(Page-level text extractions)
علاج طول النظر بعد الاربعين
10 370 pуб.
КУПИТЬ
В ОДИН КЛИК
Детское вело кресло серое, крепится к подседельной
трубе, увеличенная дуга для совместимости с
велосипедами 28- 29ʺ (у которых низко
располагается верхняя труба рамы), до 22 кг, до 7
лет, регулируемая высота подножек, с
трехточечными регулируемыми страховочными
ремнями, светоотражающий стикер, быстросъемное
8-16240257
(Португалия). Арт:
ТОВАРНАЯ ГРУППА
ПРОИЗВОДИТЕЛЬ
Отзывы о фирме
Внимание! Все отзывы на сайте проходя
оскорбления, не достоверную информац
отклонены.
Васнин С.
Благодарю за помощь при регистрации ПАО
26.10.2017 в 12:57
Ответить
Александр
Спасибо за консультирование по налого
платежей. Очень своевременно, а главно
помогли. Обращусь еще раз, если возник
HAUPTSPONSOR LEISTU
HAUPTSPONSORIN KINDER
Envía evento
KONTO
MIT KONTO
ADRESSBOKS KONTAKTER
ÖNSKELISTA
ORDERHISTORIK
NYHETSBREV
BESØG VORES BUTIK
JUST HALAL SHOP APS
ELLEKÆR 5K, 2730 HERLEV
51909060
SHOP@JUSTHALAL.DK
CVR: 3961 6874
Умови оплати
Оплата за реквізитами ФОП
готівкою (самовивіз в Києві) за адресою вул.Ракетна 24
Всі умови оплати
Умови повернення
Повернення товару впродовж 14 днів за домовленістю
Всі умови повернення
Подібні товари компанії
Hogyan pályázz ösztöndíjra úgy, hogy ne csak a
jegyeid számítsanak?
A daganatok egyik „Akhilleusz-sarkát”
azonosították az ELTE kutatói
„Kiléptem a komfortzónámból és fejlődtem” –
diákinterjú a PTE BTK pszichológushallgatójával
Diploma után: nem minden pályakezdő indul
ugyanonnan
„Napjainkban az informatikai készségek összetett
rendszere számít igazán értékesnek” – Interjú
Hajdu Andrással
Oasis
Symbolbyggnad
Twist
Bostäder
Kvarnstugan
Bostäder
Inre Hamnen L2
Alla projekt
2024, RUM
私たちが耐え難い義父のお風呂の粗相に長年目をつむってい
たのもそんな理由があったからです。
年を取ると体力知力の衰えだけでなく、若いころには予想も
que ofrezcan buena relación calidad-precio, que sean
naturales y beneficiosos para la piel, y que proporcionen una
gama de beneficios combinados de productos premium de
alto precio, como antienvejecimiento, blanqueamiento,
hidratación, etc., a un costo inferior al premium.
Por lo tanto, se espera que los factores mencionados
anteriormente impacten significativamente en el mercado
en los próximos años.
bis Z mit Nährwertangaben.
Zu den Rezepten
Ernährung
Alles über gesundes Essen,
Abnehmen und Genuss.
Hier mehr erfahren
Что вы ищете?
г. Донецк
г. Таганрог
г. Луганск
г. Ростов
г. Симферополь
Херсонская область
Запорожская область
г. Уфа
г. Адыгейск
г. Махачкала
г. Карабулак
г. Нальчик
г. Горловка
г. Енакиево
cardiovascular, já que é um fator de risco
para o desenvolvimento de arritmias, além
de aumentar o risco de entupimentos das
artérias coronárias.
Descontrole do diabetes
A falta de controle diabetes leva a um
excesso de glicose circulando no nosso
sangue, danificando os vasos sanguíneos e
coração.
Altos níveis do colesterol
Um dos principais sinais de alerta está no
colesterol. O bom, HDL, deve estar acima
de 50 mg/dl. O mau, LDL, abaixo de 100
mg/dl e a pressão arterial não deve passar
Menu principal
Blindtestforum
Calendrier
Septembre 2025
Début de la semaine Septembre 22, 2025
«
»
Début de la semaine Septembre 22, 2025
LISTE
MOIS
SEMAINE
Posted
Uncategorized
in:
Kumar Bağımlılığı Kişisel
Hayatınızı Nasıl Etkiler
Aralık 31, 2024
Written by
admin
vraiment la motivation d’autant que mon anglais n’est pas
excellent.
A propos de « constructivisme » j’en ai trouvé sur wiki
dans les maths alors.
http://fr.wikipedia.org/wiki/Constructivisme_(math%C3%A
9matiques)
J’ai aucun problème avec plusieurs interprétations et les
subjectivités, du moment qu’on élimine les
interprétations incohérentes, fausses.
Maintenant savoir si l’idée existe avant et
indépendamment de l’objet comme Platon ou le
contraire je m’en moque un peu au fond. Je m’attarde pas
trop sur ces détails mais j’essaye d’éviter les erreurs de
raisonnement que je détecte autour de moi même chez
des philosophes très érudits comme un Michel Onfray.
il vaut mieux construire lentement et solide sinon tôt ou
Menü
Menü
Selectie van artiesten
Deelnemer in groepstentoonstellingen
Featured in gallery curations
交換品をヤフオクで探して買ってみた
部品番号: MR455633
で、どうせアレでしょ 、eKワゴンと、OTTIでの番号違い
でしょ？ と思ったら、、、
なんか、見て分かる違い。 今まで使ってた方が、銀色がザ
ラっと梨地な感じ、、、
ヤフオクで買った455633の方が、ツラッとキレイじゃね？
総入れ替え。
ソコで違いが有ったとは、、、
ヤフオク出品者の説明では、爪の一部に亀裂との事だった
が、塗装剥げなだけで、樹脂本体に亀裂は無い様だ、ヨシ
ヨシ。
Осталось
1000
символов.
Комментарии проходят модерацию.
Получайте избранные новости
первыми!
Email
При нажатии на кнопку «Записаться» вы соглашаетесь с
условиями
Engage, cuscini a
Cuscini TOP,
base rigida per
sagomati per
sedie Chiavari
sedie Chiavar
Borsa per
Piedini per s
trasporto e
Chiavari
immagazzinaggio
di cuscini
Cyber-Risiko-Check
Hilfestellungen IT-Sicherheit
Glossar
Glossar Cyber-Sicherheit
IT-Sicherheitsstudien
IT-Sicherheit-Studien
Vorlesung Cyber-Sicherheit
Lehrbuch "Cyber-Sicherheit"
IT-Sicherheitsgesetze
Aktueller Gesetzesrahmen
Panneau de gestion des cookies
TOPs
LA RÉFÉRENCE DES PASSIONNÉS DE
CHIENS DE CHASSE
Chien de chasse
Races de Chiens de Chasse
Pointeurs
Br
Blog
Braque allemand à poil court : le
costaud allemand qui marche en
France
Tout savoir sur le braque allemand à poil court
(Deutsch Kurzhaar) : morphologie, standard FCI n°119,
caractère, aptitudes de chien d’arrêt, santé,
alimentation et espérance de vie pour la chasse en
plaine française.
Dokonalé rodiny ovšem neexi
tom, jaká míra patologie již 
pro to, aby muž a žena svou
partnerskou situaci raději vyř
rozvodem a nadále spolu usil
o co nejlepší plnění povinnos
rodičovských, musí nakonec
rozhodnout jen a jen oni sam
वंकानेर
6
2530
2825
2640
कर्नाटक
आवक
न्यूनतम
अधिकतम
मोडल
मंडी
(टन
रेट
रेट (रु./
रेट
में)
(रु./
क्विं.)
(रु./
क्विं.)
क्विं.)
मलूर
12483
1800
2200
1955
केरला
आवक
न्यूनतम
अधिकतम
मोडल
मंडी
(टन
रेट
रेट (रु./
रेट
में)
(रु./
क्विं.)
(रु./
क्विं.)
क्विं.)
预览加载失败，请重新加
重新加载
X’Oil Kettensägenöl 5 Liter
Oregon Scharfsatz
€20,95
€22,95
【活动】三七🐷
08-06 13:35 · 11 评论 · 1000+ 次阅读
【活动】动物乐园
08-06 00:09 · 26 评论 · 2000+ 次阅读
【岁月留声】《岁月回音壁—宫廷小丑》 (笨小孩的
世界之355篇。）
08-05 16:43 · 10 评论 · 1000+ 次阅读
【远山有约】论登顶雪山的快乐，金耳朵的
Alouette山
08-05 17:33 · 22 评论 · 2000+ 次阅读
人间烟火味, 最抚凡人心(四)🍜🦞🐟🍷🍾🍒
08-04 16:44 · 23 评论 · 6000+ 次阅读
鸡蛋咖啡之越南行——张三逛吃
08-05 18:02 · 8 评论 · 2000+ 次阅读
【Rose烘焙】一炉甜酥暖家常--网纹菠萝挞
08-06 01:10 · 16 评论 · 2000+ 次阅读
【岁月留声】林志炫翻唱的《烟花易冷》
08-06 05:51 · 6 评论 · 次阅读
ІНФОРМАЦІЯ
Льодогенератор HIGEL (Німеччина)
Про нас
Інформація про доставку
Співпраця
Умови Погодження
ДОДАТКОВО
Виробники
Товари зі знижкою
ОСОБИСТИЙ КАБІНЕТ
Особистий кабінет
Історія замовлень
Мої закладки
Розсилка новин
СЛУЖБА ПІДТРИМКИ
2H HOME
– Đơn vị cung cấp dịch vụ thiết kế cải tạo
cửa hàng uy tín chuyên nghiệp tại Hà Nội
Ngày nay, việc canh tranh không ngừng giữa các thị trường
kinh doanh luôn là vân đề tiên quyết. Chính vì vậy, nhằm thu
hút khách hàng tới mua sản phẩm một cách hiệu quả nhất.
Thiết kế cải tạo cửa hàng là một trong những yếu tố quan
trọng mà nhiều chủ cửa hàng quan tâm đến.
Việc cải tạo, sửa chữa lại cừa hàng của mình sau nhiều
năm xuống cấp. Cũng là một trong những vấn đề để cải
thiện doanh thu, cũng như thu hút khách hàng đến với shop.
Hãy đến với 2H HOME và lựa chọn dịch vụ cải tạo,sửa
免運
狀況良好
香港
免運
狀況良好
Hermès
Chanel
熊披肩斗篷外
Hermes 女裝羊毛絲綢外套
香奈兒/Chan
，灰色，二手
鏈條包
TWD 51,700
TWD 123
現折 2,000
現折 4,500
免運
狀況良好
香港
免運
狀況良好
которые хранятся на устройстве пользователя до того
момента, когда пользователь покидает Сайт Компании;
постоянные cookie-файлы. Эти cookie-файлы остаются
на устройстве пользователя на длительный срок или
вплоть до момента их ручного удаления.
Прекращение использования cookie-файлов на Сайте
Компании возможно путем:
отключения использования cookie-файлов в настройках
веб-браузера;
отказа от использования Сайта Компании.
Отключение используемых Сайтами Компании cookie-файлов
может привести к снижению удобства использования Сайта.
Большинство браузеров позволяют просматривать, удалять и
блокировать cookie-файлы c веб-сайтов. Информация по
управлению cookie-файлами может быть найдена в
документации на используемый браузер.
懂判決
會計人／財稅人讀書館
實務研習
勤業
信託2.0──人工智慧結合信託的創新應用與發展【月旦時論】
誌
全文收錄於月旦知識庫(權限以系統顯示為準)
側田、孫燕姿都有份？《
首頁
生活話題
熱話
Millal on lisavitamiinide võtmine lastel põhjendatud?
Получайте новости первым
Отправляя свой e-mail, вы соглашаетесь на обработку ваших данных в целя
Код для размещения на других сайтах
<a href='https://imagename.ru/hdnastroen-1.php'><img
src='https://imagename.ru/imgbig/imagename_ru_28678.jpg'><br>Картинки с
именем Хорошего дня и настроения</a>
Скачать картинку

Exercise objective => The line containing "Hogyan pályázz ösztöndíjra" marks the end: copy exactly every line from the top of the data above down to it, that line included.

Exercise answer =>
علاج طول النظر بعد الاربعين
10 370 pуб.
КУПИТЬ
В ОДИН КЛИК
Детское вело кресло серое, крепится к подседельной
трубе, увеличенная дуга для совместимости с
велосипедами 28- 29ʺ (у которых низко
располагается верхняя труба рамы), до 22 кг, до 7
лет, регулируемая высота подножек, с
трехточечными регулируемыми страховочными
ремнями, светоотражающий стикер, быстросъемное
8-16240257
(Португалия). Арт:
ТОВАРНАЯ ГРУППА
ПРОИЗВОДИТЕЛЬ
Отзывы о фирме
Внимание! Все отзывы на сайте проходя
оскорбления, не достоверную информац
отклонены.
Васнин С.
Благодарю за помощь при регистрации ПАО
26.10.2017 в 12:57
Ответить
Александр
Спасибо за консультирование по налого
платежей. Очень своевременно, а главно
помогли. Обращусь еще раз, если возник
HAUPTSPONSOR LEISTU
HAUPTSPONSORIN KINDER
Envía evento
KONTO
MIT KONTO
ADRESSBOKS KONTAKTER
ÖNSKELISTA
ORDERHISTORIK
NYHETSBREV
BESØG VORES BUTIK
JUST HALAL SHOP APS
ELLEKÆR 5K, 2730 HERLEV
51909060
SHOP@JUSTHALAL.DK
CVR: 3961 6874
Умови оплати
Оплата за реквізитами ФОП
готівкою (самовивіз в Києві) за адресою вул.Ракетна 24
Всі умови оплати
Умови повернення
Повернення товару впродовж 14 днів за домовленістю
Всі умови повернення
Подібні товари компанії
Hogyan pályázz ösztöndíjra úgy, hogy ne csak a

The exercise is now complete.